Jeremy S. Begbie (Ph.D., University of Aberdeen) is the Thomas A. Langford Research Professor of Theology and Director of Duke Initiatives in Theology and the Arts, Duke Divinity School, Durham, North Carolina. He holds music performance and education degrees from the Royal Academy of Music and the Royal College of Music, London. His publications include Music, Modernity and God: Essays in Listening (Oxford: Oxford University Press, 2013), Resounding Truth: Christian Wisdom in the World of Music (Grand Rapids: Baker, 2007), and Theology, Music and Time (Cambridge: Cambridge University Press, 2000).
Joel M. LeMon (Ph.D., Emory University) is Associate Professor of Old Testament at Candler School of Theology, Emory University, Atlanta, Georgia. He is a conservatory-trained musician who views music as a tool for engaging with Scripture. LeMon’s research focuses on the Psalms, Hebrew and Ugaritic poetry, and ancient Near Eastern history, literature, and art. He is co-editor (with Izaak J. de Hulster), of Image, Text, Exegesis: Iconographic Interpretation and the Hebrew Bible, Library of Hebrew Bible (London: Bloomsbury T&T Clark, 2015). He authored Yahweh’s Winged Form in the Psalms: Exploring Congruent Iconography and Texts (Fribourg: Academic Press, 2010) and is co-editor of Method Matters: Essays on the Interpretation of the Hebrew Bible in Honor of David L. Petersen (Atlanta: Society of Biblical Literature, 2009).

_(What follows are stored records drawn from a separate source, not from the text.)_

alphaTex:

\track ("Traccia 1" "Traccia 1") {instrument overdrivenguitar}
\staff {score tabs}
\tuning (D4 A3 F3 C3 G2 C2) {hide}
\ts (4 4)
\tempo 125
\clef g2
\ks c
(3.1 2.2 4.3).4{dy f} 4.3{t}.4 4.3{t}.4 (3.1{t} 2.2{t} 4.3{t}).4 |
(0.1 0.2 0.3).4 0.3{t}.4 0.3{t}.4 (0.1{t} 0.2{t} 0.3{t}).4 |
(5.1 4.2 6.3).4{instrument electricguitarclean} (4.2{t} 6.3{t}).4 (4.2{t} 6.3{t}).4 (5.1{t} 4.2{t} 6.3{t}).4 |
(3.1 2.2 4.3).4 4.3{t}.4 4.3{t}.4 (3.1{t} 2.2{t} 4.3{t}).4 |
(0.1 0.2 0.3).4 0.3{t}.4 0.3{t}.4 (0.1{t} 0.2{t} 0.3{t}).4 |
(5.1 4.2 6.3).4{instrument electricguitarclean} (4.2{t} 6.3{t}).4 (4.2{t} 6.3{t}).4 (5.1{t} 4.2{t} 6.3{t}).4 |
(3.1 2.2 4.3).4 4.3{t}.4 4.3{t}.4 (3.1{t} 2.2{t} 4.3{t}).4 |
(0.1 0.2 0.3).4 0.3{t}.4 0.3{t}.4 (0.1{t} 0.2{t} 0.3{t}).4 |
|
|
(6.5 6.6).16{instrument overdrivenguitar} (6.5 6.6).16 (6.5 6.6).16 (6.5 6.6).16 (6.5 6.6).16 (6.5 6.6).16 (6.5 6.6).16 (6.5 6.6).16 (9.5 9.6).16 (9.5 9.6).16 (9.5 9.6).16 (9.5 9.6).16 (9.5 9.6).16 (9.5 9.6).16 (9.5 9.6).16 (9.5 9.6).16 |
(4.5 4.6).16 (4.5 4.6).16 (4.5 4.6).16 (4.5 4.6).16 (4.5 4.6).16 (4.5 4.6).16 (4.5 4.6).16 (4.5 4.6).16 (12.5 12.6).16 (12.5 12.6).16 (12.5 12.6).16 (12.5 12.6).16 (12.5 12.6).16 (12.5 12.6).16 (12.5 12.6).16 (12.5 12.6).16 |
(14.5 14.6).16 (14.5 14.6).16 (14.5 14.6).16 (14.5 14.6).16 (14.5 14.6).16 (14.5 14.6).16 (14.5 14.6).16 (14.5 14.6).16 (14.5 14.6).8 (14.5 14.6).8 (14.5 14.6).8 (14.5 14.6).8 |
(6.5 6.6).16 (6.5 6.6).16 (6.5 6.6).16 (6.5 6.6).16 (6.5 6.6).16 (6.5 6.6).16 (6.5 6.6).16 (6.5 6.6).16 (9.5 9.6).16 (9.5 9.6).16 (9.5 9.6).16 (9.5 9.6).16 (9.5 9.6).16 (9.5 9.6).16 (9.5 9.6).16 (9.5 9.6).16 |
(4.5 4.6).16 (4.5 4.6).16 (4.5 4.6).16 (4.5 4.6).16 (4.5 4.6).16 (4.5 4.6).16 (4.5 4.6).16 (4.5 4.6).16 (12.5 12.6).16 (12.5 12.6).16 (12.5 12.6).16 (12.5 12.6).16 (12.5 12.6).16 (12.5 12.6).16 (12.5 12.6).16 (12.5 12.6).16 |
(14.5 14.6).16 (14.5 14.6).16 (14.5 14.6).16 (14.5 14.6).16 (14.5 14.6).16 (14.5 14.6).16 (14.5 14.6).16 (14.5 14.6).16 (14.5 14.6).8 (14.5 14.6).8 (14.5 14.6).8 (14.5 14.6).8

Don E. Saliers (Ph.D., Yale University) is William R. Cannon Distinguished Professor of Theology and Worship, Emeritus, and Theologian in Residence at Candler School of Theology, Emory University, Atlanta, Georgia. For many years he directed the Master of Sacred Music program at Emory and was an organist and choirmaster at Cannon Chapel for 35 years. An accomplished musician, theologian, and scholar of liturgics, Saliers is the author of fifteen books on the relationship between theology and worship practices. He co-authored A Song to Sing, a Life to Live with his daughter Emily Saliers, a graduate of Emory University and member of the Grammy-winning folk-rock duo Indigo Girls.
Carol L. Schnabl Schweitzer (Ph.D., Princeton Theological Seminary) is Associate Professor of Pastoral Care at Union Presbyterian Seminary, Richmond, Virginia. Schweitzer is a graduate of Westminster Choir College, Princeton, New Jersey and is a conservatory-trained musician. An ordained minister in the Evangelical Lutheran Church in America, she has served as a pastor in several Pennsylvania churches. She is the author of The Stranger’s Voice: Julia Kristeva’s Relevance for a Pastoral Theology for Women Struggling with Depression, Practical Theology (New York: Peter Lang, 2010).
Zoe Sherinian (Ph.D., Wesleyan University) is Associate Professor of Ethnomusicology at the University of Oklahoma, Norman, Oklahoma. After conducting research in Tamil Nadu, India as a Fulbright Senior Research Fellow in 2008–2009, she produced and directed two documentary films: This is A Music: Reclaiming an Untouchable Drum (2011) and Sakthi Vibrations (forthcoming). She published Tamil Folk Music as Dalit Liberation Theology (Bloomington: Indiana University Press, 2013) and is presently writing a book entitled Drumming Our Liberation: The Spiritual, Cultural, and Sonic Power of the Parai Drum. As an active musician, she performs on the parai drum, mrdangam, and jazz drum set.